_EXERCISE DIRECTIONS:_
In the passage on premature births, what was Alabama's preterm birth rate in 2019?
Top of GIVEN PASSAGE
Curtis’s early birth reflects the persistently high frequency of premature births in the United States, where the yearly rate of preterm births hovers at about 10 percent, according to the March of Dimes. In Alabama, the rate was 12.5 percent in 2019, according to the organization.
Curtis was born one month after the previous record-holder, Richard Hutchinson, who was born in Minneapolis after only 21 weeks and two days of gestation.
The risk of preterm births is even higher for Black women, who are over 50 percent more likely than white women to give birth early, according to the Population Reference Bureau.
Myriad factors can contribute to premature births, including a mother’s age and income, her health and her access to prenatal care. Access to contraception can play a role. Women who have pregnancies in quick succession are also at risk of giving birth early, said Bruce Bekkar, a gynecologist and obstetrician who serves as the chairman of the Public Health Advisory Council at the Climate Action Campaign in San Diego.
Climate change could be exacerbating the problem, according to a 2020 study that examined more than 32 million births in the United States and found that pregnant women exposed to high temperatures or air pollution were more likely to have children who were premature, underweight or stillborn.
It is too early to conclude how large a role climate change is playing in low birth weights and preterm births, said Dr. Bekkar, one of the authors of the 2020 study. But the evidence that it is a significant factor is compelling, he said, noting that the number of preterm births fell at least 20 percent in California in areas where fossil fuel plants shut down.
Bottom of GIVEN PASSAGE
Top of ENTRIES SHOWN
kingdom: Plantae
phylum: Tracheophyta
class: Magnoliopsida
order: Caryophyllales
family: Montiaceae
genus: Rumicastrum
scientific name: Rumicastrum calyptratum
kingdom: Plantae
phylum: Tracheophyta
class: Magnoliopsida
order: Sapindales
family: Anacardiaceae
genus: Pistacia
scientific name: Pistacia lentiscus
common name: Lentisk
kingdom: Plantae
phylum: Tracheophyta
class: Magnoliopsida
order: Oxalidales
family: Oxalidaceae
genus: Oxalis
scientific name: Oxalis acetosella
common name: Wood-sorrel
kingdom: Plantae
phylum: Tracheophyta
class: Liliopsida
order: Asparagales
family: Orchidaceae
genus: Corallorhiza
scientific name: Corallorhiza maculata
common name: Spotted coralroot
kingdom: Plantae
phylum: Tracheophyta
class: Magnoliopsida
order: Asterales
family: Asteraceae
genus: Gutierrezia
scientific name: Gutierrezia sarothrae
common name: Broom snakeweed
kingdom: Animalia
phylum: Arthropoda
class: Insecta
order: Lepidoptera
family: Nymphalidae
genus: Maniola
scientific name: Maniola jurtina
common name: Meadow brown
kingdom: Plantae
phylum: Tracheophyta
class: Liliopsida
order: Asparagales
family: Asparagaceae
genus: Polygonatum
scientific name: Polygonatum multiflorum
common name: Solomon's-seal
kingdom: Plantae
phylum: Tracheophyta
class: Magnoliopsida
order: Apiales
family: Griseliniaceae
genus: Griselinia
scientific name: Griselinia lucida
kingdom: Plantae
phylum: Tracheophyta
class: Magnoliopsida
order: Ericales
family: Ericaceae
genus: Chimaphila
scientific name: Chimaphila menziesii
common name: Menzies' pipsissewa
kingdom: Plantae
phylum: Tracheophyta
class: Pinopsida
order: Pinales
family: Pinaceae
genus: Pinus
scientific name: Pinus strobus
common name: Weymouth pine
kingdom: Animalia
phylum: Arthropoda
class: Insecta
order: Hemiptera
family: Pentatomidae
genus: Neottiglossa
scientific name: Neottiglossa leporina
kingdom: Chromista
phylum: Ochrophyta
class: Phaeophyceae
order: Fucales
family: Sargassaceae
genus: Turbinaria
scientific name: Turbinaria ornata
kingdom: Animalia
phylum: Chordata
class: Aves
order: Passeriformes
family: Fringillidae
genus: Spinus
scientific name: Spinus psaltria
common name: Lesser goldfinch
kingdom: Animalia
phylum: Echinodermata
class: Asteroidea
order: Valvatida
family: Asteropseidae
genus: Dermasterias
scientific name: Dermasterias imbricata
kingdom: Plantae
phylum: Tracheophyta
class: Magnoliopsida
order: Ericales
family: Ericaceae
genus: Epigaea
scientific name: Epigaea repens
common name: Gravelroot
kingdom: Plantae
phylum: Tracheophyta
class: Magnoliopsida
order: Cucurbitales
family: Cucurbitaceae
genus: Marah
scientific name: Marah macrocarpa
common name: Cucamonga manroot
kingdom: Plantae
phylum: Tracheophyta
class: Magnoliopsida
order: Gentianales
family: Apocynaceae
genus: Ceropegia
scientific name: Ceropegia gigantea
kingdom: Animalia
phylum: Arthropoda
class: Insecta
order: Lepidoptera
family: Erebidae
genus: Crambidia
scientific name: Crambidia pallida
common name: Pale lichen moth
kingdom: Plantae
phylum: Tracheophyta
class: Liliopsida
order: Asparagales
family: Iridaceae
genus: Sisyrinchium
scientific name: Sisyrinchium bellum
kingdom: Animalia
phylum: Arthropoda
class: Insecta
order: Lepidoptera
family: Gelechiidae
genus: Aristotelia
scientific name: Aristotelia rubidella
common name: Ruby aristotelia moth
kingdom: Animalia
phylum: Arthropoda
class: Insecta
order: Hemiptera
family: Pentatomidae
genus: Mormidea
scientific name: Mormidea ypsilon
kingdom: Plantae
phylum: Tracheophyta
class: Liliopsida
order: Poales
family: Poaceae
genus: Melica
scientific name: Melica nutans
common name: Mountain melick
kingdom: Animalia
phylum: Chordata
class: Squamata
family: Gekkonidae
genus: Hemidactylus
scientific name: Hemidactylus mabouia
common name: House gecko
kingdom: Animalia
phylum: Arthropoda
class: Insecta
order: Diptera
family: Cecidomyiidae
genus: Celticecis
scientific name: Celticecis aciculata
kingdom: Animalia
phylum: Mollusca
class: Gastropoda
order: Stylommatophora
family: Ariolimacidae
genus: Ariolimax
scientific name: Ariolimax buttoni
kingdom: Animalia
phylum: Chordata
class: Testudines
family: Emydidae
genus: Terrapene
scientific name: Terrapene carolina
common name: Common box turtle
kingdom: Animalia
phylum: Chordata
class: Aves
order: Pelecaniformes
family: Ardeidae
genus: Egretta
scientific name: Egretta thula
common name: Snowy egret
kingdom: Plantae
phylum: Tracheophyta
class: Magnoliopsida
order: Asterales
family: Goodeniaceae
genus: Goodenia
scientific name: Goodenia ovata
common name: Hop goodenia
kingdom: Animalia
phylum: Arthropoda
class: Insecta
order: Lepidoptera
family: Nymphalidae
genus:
Bottom of ENTRIES SHOWN
_SOLUTION TO THIS EXERCISE:_
12.5 percent